- **Task to complete**: Exactly retype the opening line of the entries and every line after it, ending with the line that contains "21: (608, 526)". Skip all pictures.

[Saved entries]
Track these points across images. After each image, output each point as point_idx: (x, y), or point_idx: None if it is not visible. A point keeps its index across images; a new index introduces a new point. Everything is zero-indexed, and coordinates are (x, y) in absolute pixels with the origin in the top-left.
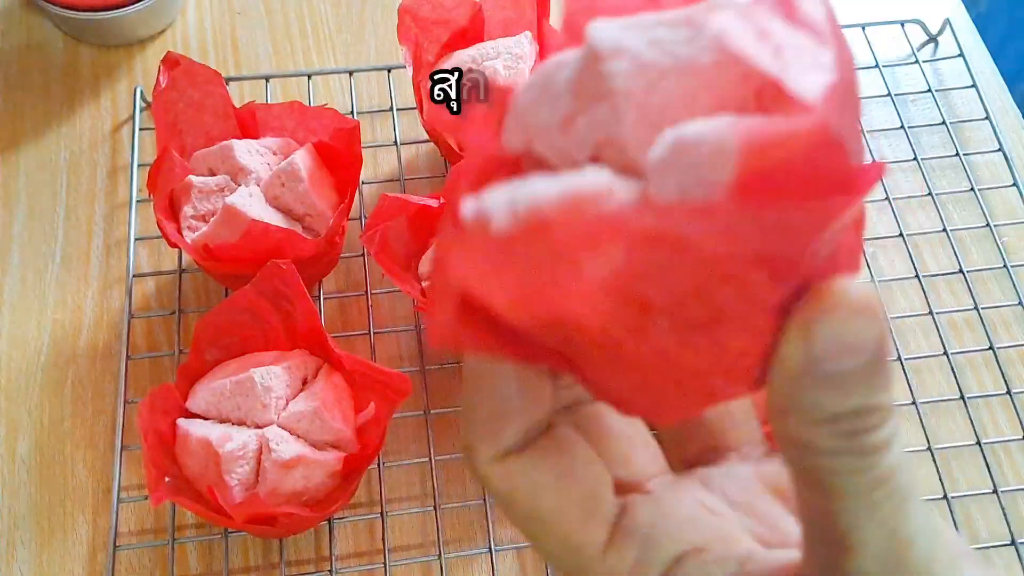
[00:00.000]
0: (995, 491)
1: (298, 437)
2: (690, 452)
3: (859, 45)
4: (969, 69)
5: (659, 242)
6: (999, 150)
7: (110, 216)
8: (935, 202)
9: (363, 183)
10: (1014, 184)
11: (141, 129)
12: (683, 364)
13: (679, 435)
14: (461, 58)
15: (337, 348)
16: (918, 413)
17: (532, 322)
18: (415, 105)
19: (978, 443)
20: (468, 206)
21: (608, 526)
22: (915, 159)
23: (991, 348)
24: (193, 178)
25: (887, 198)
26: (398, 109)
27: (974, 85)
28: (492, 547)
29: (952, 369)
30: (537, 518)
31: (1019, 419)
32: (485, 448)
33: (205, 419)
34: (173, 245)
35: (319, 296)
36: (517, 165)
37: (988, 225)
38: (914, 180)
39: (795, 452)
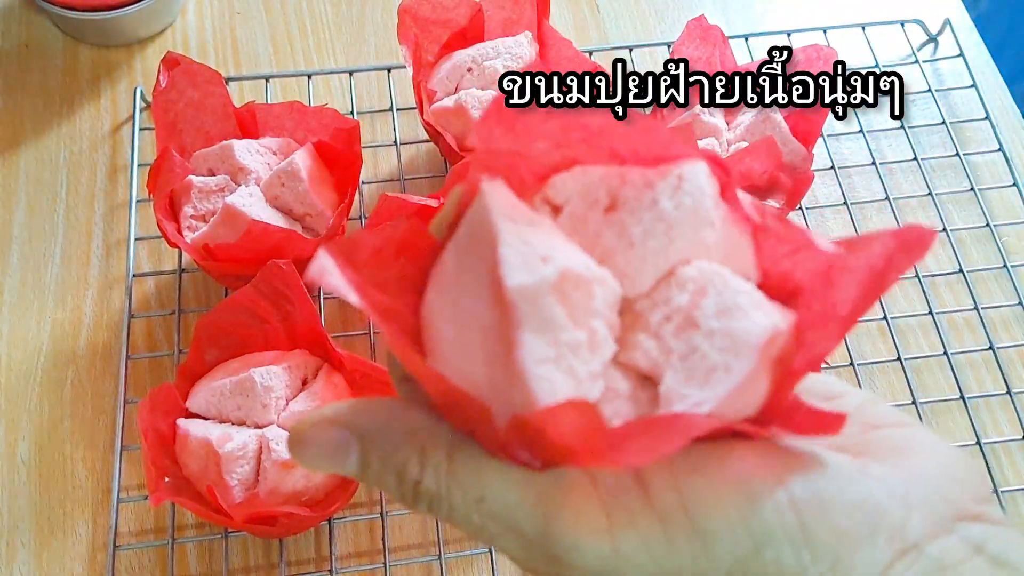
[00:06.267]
0: (995, 491)
1: None
2: None
3: (859, 45)
4: (969, 69)
5: None
6: (999, 150)
7: (110, 216)
8: (935, 202)
9: (363, 183)
10: (1014, 184)
11: (141, 129)
12: None
13: None
14: (461, 58)
15: (337, 348)
16: (918, 413)
17: None
18: (415, 105)
19: (978, 443)
20: None
21: None
22: (915, 159)
23: (991, 348)
24: (193, 178)
25: (887, 198)
26: (398, 109)
27: (974, 85)
28: (492, 547)
29: (952, 369)
30: None
31: (1019, 419)
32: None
33: (205, 419)
34: (173, 245)
35: (319, 296)
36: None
37: (988, 225)
38: (914, 180)
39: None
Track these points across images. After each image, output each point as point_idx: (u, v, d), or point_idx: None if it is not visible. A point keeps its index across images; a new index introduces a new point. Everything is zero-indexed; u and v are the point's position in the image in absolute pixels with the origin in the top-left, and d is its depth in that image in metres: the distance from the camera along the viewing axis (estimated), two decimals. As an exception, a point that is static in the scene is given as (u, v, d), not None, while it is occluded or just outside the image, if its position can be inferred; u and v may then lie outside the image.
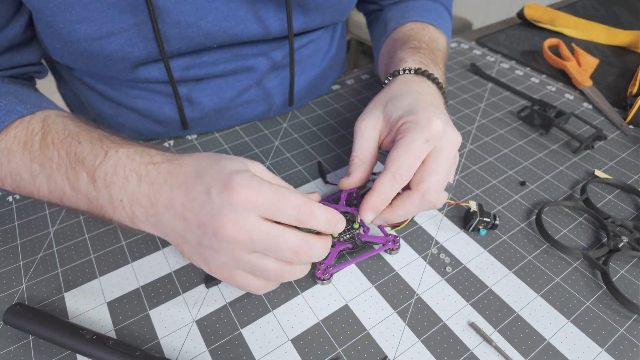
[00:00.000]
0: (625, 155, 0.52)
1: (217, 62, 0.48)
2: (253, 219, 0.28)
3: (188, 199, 0.30)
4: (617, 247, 0.40)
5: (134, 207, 0.31)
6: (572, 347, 0.34)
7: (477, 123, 0.57)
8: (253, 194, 0.28)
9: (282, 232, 0.29)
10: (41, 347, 0.33)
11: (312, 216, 0.30)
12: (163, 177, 0.31)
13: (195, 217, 0.29)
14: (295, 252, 0.30)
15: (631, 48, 0.75)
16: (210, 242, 0.29)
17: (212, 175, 0.29)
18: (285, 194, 0.29)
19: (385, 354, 0.33)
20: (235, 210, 0.28)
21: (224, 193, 0.28)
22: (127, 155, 0.33)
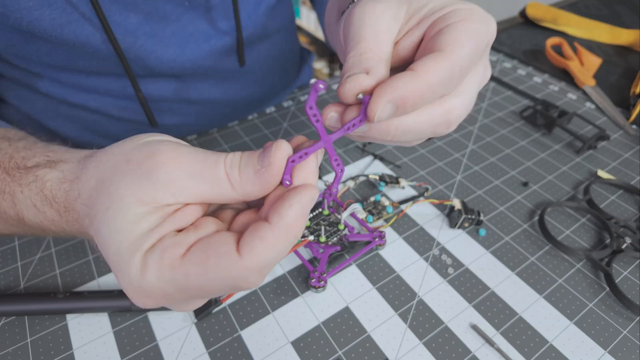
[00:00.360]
0: (628, 155, 0.52)
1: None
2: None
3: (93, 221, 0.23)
4: (620, 248, 0.40)
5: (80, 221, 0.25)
6: (575, 349, 0.33)
7: (479, 123, 0.57)
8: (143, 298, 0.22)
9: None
10: (39, 349, 0.33)
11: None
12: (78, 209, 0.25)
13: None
14: None
15: (634, 47, 0.75)
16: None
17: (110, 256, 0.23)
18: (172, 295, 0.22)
19: (387, 356, 0.33)
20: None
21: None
22: (30, 199, 0.27)
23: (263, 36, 0.53)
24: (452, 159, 0.51)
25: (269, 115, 0.59)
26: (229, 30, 0.48)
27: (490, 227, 0.43)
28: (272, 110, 0.60)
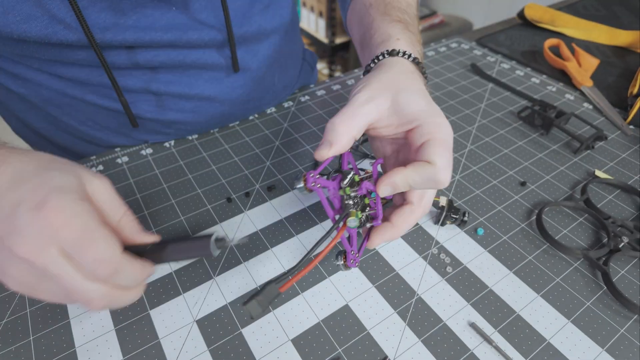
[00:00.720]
0: (625, 155, 0.52)
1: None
2: (53, 251, 0.25)
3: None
4: (618, 247, 0.40)
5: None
6: (573, 348, 0.34)
7: (477, 123, 0.58)
8: (61, 222, 0.25)
9: (80, 279, 0.26)
10: (42, 347, 0.33)
11: (113, 274, 0.27)
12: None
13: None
14: (88, 303, 0.27)
15: (632, 48, 0.75)
16: (8, 258, 0.26)
17: (29, 188, 0.27)
18: (93, 239, 0.26)
19: (386, 354, 0.33)
20: (36, 234, 0.25)
21: (32, 212, 0.25)
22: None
23: (259, 35, 0.53)
24: (451, 159, 0.51)
25: (270, 115, 0.59)
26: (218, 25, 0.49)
27: (488, 227, 0.43)
28: (272, 111, 0.60)
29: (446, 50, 0.75)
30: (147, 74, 0.48)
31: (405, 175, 0.31)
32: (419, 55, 0.42)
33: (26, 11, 0.39)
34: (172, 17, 0.46)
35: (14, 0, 0.38)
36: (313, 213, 0.45)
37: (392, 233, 0.34)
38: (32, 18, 0.39)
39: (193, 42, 0.47)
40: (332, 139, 0.33)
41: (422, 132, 0.33)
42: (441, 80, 0.67)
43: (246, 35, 0.52)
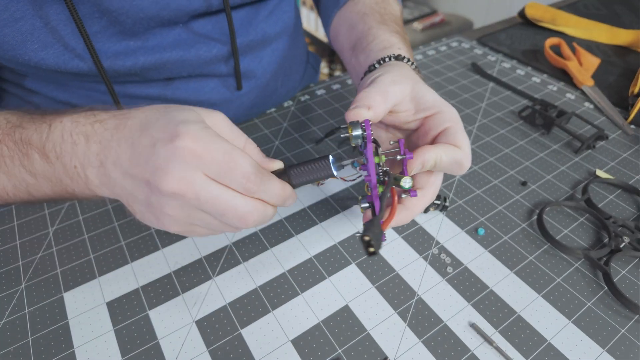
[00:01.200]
0: (626, 155, 0.52)
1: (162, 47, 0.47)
2: (200, 177, 0.27)
3: (134, 153, 0.28)
4: (619, 247, 0.40)
5: (86, 171, 0.30)
6: (574, 348, 0.33)
7: (478, 123, 0.57)
8: (200, 149, 0.26)
9: (230, 198, 0.27)
10: (40, 348, 0.33)
11: (261, 187, 0.28)
12: (110, 133, 0.29)
13: (141, 173, 0.27)
14: (242, 219, 0.28)
15: (633, 47, 0.75)
16: (159, 199, 0.27)
17: (159, 127, 0.28)
18: (236, 158, 0.27)
19: (386, 355, 0.33)
20: (180, 165, 0.26)
21: (169, 146, 0.26)
22: (71, 120, 0.31)
23: (263, 42, 0.53)
24: (451, 158, 0.51)
25: (269, 115, 0.59)
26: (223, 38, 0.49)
27: (489, 227, 0.43)
28: (272, 110, 0.60)
29: (447, 49, 0.75)
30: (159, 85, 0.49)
31: (436, 153, 0.32)
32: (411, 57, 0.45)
33: (44, 39, 0.39)
34: (177, 34, 0.46)
35: (31, 28, 0.39)
36: (313, 213, 0.44)
37: (404, 215, 0.34)
38: (49, 46, 0.40)
39: (200, 57, 0.48)
40: (370, 103, 0.33)
41: (443, 119, 0.35)
42: (441, 80, 0.66)
43: (252, 44, 0.52)
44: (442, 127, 0.34)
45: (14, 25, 0.38)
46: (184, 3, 0.44)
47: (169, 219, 0.28)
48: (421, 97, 0.35)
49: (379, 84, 0.35)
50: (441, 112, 0.35)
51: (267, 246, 0.41)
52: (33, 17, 0.38)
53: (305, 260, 0.40)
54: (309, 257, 0.40)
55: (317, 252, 0.41)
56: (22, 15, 0.38)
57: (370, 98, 0.34)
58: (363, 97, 0.34)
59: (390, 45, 0.44)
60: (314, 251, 0.41)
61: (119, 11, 0.41)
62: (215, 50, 0.49)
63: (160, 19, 0.43)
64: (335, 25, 0.56)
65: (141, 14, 0.42)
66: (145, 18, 0.42)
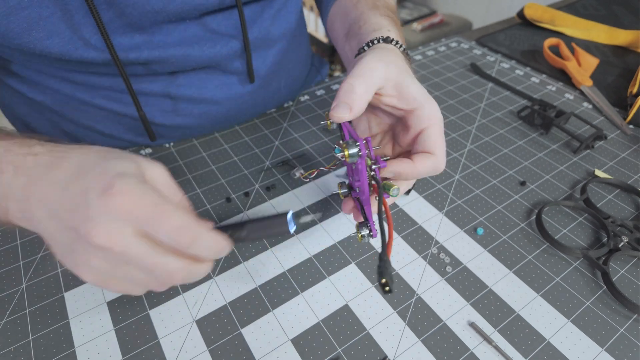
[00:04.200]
0: (625, 155, 0.52)
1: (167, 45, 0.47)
2: (129, 232, 0.26)
3: (65, 198, 0.27)
4: (617, 247, 0.40)
5: (8, 202, 0.29)
6: (572, 347, 0.34)
7: (477, 123, 0.57)
8: (132, 204, 0.26)
9: (159, 255, 0.27)
10: (41, 347, 0.33)
11: (193, 243, 0.27)
12: (41, 170, 0.28)
13: (70, 220, 0.27)
14: (171, 276, 0.28)
15: (631, 48, 0.75)
16: (84, 247, 0.26)
17: (94, 176, 0.27)
18: (167, 211, 0.26)
19: (385, 354, 0.33)
20: (110, 220, 0.25)
21: (101, 198, 0.26)
22: (5, 147, 0.30)
23: (268, 41, 0.54)
24: (450, 158, 0.51)
25: (269, 115, 0.59)
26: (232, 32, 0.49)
27: (488, 226, 0.43)
28: (272, 111, 0.60)
29: (446, 49, 0.75)
30: (163, 80, 0.49)
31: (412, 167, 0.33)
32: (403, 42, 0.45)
33: (50, 27, 0.39)
34: (184, 30, 0.46)
35: (38, 17, 0.39)
36: (313, 213, 0.44)
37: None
38: (55, 34, 0.40)
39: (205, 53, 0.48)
40: (352, 101, 0.32)
41: (422, 116, 0.35)
42: (441, 80, 0.67)
43: (256, 42, 0.52)
44: (420, 127, 0.34)
45: (20, 13, 0.38)
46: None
47: (87, 269, 0.27)
48: (404, 88, 0.35)
49: (362, 67, 0.34)
50: (421, 107, 0.34)
51: (267, 246, 0.41)
52: (40, 5, 0.38)
53: (305, 259, 0.40)
54: (309, 257, 0.40)
55: (317, 252, 0.41)
56: (29, 3, 0.38)
57: (351, 93, 0.32)
58: (344, 93, 0.33)
59: (379, 27, 0.44)
60: (314, 251, 0.41)
61: (126, 2, 0.40)
62: (219, 46, 0.48)
63: (167, 13, 0.43)
64: (331, 15, 0.56)
65: (147, 7, 0.42)
66: (152, 11, 0.42)
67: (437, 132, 0.34)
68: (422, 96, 0.35)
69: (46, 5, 0.38)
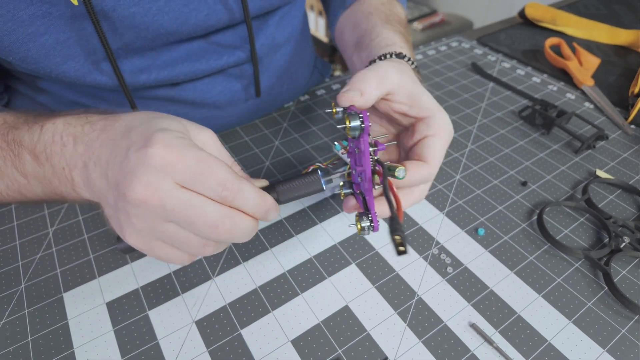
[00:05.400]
0: (626, 155, 0.52)
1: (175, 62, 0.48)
2: (168, 184, 0.25)
3: (112, 155, 0.27)
4: (619, 247, 0.40)
5: (72, 172, 0.30)
6: (574, 348, 0.33)
7: (478, 123, 0.57)
8: (172, 156, 0.25)
9: (200, 204, 0.26)
10: (40, 348, 0.33)
11: (238, 196, 0.26)
12: (97, 134, 0.29)
13: (113, 176, 0.27)
14: (214, 228, 0.26)
15: (633, 47, 0.75)
16: (124, 205, 0.26)
17: (138, 132, 0.27)
18: (211, 165, 0.26)
19: (386, 355, 0.33)
20: (148, 172, 0.25)
21: (141, 151, 0.25)
22: (63, 121, 0.31)
23: (272, 47, 0.54)
24: (451, 158, 0.51)
25: (269, 115, 0.59)
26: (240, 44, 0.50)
27: (489, 227, 0.43)
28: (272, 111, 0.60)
29: (447, 49, 0.75)
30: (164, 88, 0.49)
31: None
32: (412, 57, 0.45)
33: (66, 52, 0.40)
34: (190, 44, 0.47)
35: (54, 42, 0.39)
36: (313, 213, 0.44)
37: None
38: (70, 59, 0.41)
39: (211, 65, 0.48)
40: (364, 88, 0.32)
41: (431, 124, 0.34)
42: (441, 80, 0.66)
43: (262, 49, 0.52)
44: (425, 134, 0.34)
45: (38, 39, 0.38)
46: (202, 18, 0.44)
47: (131, 229, 0.27)
48: (418, 96, 0.34)
49: (377, 67, 0.34)
50: (433, 116, 0.34)
51: (267, 246, 0.41)
52: (57, 32, 0.39)
53: (305, 260, 0.40)
54: (309, 257, 0.40)
55: (317, 252, 0.41)
56: (46, 30, 0.38)
57: (364, 82, 0.32)
58: (357, 80, 0.32)
59: (392, 43, 0.44)
60: (314, 251, 0.41)
61: (140, 26, 0.41)
62: (225, 57, 0.49)
63: (179, 34, 0.44)
64: (340, 24, 0.56)
65: (161, 30, 0.42)
66: (165, 34, 0.43)
67: (440, 143, 0.33)
68: (435, 106, 0.34)
69: (63, 31, 0.39)
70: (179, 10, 0.42)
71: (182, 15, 0.43)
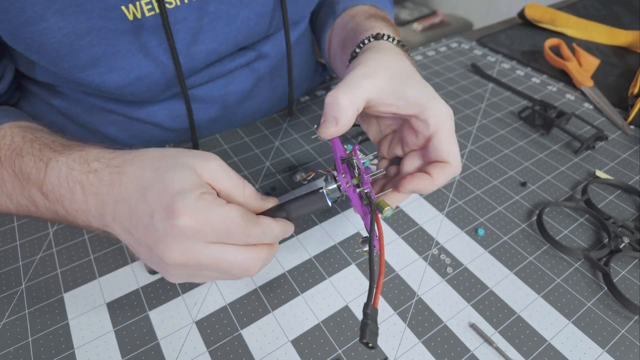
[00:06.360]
0: (626, 155, 0.52)
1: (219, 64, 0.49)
2: (200, 246, 0.28)
3: (133, 217, 0.28)
4: (618, 247, 0.40)
5: (88, 217, 0.31)
6: (573, 348, 0.33)
7: (477, 123, 0.57)
8: (199, 224, 0.27)
9: (232, 255, 0.29)
10: (40, 348, 0.33)
11: (262, 237, 0.29)
12: (105, 189, 0.29)
13: (142, 238, 0.28)
14: (246, 270, 0.30)
15: (632, 48, 0.75)
16: (160, 262, 0.28)
17: (156, 196, 0.27)
18: (232, 220, 0.28)
19: (386, 355, 0.33)
20: (179, 240, 0.27)
21: (167, 222, 0.27)
22: (66, 165, 0.31)
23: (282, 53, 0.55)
24: (451, 159, 0.51)
25: (269, 115, 0.59)
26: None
27: (488, 227, 0.43)
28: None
29: (446, 50, 0.75)
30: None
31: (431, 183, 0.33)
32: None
33: (112, 64, 0.41)
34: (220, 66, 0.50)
35: (102, 53, 0.40)
36: (313, 214, 0.44)
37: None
38: (114, 70, 0.42)
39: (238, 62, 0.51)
40: (337, 114, 0.31)
41: (427, 121, 0.33)
42: (441, 80, 0.66)
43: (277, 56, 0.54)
44: (428, 133, 0.33)
45: (88, 51, 0.39)
46: (242, 38, 0.46)
47: (169, 276, 0.30)
48: (403, 93, 0.33)
49: (349, 79, 0.32)
50: (425, 111, 0.33)
51: (267, 247, 0.41)
52: (107, 45, 0.40)
53: (305, 260, 0.40)
54: (309, 258, 0.40)
55: (317, 253, 0.41)
56: (98, 42, 0.39)
57: (336, 106, 0.31)
58: (329, 107, 0.32)
59: (370, 27, 0.43)
60: (314, 252, 0.41)
61: (183, 43, 0.43)
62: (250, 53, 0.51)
63: (220, 52, 0.46)
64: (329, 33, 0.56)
65: (202, 47, 0.44)
66: (206, 51, 0.45)
67: (447, 136, 0.33)
68: (424, 97, 0.33)
69: (113, 43, 0.40)
70: (220, 29, 0.44)
71: (223, 34, 0.45)
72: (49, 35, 0.37)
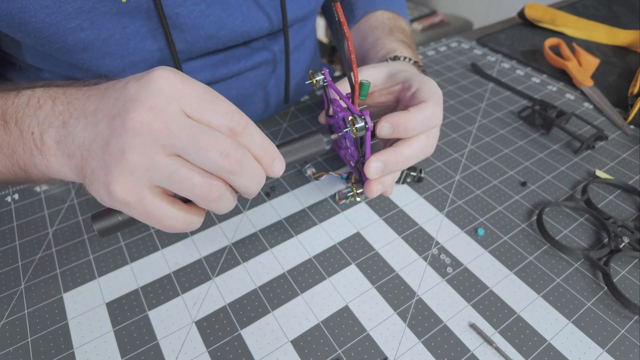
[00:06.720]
0: (626, 155, 0.52)
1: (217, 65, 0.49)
2: (174, 108, 0.23)
3: (102, 100, 0.25)
4: (618, 247, 0.40)
5: (44, 136, 0.27)
6: (573, 348, 0.33)
7: (477, 123, 0.57)
8: (179, 80, 0.24)
9: (210, 131, 0.24)
10: (40, 348, 0.33)
11: (246, 131, 0.25)
12: (82, 93, 0.27)
13: (106, 115, 0.25)
14: (225, 155, 0.24)
15: (632, 48, 0.75)
16: (118, 140, 0.23)
17: (136, 75, 0.25)
18: (218, 95, 0.25)
19: (386, 355, 0.33)
20: (153, 95, 0.23)
21: (143, 79, 0.24)
22: (45, 86, 0.29)
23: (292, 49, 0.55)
24: (451, 159, 0.51)
25: (269, 115, 0.59)
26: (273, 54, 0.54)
27: (488, 227, 0.43)
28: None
29: (446, 49, 0.75)
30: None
31: (406, 116, 0.34)
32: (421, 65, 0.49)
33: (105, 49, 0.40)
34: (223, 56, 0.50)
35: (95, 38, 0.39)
36: (313, 213, 0.44)
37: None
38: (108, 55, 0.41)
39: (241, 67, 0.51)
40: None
41: (413, 85, 0.38)
42: (441, 80, 0.66)
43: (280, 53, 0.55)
44: (411, 92, 0.37)
45: (79, 34, 0.38)
46: (239, 24, 0.46)
47: (122, 171, 0.24)
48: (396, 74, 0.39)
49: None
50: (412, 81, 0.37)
51: (266, 246, 0.41)
52: (99, 28, 0.38)
53: (305, 260, 0.40)
54: (309, 258, 0.40)
55: (317, 253, 0.41)
56: (89, 25, 0.38)
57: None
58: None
59: (392, 50, 0.46)
60: (314, 251, 0.41)
61: (182, 27, 0.42)
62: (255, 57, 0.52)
63: (217, 38, 0.45)
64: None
65: (201, 32, 0.43)
66: (205, 37, 0.44)
67: (428, 88, 0.36)
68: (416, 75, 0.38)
69: (106, 27, 0.39)
70: (217, 14, 0.44)
71: (220, 20, 0.44)
72: (28, 13, 0.35)
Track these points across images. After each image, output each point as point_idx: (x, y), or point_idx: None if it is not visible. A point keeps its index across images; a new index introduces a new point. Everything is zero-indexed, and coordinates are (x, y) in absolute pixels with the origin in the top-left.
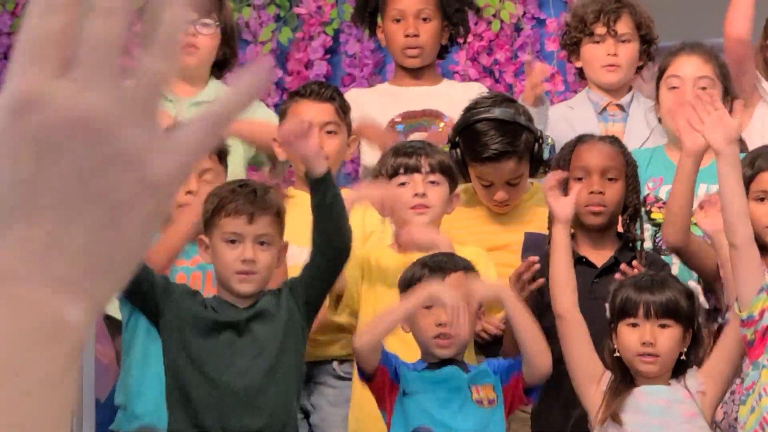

- **Result of the task**:
Track these points across images. After each image, output each point as point_idx: (x, y), or point_idx: None if it is not visible. A point keeps its index across images; a new index introduces a new point. Everything is zero-indexed, and coordinates are (x, y) in absolute pixels with the origin in the top-left.
[00:00.000]
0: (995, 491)
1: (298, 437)
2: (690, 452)
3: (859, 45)
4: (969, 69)
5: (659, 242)
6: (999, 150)
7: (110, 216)
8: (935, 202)
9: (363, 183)
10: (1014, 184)
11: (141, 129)
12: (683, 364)
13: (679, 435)
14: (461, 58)
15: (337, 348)
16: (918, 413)
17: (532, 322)
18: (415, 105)
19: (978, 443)
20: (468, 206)
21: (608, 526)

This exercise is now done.